Il sindaco del borgo, Leonardo Grimani, ha insistito sull'importanza di questo aspetto internazionale del progetto che ha coinvolto studenti di più parti del mondo: “Sono emozionato per aver restituito porta Burgi a San Gemini. Questi cantieri didattici ci rendono fieri, vediamo i ragazzi che lavorano e fanno vivere il restauro all'intera città. Colgo l'occasione – ha detto il sindaco – per porgere il ringraziamento dell'amministrazione all'associazione della dottoressa Violati, grazie alla quale possiamo lasciare in eredità alle generazioni future un patrimonio storico-culturale che è importante per l'intera comunità”.
Grande soddisfazione è stata espressa anche da Anna Di Bene, della soprintendenza regione Umbria: “Il momento è di grande gioia e voglio esprimere felicità alla collettività sangeminese. In un momento come questo, in cui i beni culturali sono vittima di tagli senza precedenti, le fondazioni e le associazioni hanno un ruolo di primo piano. La collaborazione tra pubblico e privato ha dato un risultato di grande prestigio. La cultura può sviluppare l'economia di un territorio”.
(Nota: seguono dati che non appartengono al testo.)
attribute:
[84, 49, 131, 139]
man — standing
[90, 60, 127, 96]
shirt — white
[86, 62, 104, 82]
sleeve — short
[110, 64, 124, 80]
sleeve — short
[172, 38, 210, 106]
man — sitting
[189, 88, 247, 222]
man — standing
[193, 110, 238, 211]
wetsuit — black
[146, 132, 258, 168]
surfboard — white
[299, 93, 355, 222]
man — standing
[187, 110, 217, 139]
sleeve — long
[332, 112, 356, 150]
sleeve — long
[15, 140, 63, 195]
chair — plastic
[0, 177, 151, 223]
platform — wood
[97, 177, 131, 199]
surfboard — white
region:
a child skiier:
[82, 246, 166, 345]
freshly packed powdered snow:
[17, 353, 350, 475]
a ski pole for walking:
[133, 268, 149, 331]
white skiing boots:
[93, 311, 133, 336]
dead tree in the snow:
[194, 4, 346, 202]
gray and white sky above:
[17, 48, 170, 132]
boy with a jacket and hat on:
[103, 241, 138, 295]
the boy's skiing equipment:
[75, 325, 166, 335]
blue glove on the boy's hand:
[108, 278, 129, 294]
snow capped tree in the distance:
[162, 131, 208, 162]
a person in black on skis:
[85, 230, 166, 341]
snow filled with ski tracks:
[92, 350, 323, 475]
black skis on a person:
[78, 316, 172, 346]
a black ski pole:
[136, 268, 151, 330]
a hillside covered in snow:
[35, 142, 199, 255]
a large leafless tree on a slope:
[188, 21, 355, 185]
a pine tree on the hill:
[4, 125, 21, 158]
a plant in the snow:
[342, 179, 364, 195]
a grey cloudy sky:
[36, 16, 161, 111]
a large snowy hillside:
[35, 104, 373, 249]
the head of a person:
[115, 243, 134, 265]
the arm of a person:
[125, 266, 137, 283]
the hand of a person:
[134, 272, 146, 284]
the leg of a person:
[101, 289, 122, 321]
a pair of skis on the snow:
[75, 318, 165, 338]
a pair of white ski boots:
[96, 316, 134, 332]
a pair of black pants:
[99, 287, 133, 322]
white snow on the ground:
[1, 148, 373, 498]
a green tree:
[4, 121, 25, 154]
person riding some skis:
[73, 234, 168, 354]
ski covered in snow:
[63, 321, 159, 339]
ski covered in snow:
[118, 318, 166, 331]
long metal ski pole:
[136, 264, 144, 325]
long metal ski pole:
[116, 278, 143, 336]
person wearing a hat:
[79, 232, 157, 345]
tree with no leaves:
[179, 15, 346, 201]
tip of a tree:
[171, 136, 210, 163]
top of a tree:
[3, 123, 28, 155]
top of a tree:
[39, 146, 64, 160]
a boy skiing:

E infatti il presidente della fondazione Carit, Mario Fornaci, ha sottolineato come la presenza dell'ente sia sempre proficua nei progetti che riguardano l'arte e la cultura: “La fondazione è sempre stata molto attenta agli investimenti sulla cultura, che attualmente riguardano il secondo aspetto della nostra attività. Siamo orgogliosi di questo, soprattutto perchè in mancanza di fondi europei la nostra attività diventa indispensabile al territorio”.
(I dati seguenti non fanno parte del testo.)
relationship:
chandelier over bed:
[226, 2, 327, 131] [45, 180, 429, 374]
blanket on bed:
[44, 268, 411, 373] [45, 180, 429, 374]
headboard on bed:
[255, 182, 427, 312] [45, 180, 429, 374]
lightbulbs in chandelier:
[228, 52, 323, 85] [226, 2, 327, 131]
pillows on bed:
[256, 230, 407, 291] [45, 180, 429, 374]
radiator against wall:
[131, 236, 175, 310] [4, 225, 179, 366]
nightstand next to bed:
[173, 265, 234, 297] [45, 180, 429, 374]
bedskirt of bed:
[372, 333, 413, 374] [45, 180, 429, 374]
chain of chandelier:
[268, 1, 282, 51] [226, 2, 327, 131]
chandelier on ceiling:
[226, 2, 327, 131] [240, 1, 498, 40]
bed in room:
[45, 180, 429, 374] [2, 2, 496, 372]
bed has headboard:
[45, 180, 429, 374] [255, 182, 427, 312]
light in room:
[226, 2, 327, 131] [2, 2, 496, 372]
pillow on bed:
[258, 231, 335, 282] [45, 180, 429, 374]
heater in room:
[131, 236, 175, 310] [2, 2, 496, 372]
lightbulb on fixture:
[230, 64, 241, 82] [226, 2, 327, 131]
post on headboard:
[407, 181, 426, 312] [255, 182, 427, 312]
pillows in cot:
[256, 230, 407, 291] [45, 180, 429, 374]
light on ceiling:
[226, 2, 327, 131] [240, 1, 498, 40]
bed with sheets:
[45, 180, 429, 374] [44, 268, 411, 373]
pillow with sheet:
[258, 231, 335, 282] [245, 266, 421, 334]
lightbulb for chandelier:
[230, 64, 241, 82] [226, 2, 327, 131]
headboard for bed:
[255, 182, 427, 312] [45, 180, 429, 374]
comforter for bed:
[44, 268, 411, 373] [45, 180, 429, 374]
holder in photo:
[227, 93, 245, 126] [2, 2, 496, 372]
La parte più tecnica dei lavori di restauro è stata affidata alle parole dell'architetto del soprintendenza, Virgilio Lispi e a quelle del direttore dei lavori, Nikos Vakalis.
“Come funzionario della soprintendenza avevo il compito di controllare le operazioni di restauro, ma dopo aver conosciuto il professor Vakalis e la sua professionalità, il mio ruolo è stato molto facile. Grazie alla competenza dell'equipe posso dire che si sono raggiunti i 3 obiettivi che si volevano: formare nelle scuole di restauro i professionisti del futuro; recupero del monumento; facilitare la circolazione di idee ed esperienze di ragazzi provenienti da più parti del mondo”.
Gli aspetti del recupero hanno interessato sia la struttura statica che quella muraria della porta: “I lavori hanno interessato inizialmente la facciata esterna, nell'area superiore dove si trova la struttura muraria con più variazioni. Nella parte bassa ci sono blocchi di pietra più grandi che sicuramente sono il risultato del fenomeno del reimpiego. Dall'apice dell'arco in su la muratura è più varia rispetto a quella calcarea del centro. Nella parte superiore troviamo sponga e breccia, probabilmente una struttura aggiunta in fase successiva. Lo stemma, l'unica parte in marmo, della famiglia Santacroce è quello che più ha risentito dello smog, insieme alla parte interna dell'arco. Se per la facciata esterna il problema è stato quello di eliminare i microrganismi, per quella interna abbiamo dovuto utilizzare strumenti sofisticati per la rimozione del cemento. Abbiamo poi proceduto a rifare le stuccature con materiali compatibili con la pietra. Voglio dedicare questo successo e questa giornata a tutti gli studenti che hanno reso possibile il restauro.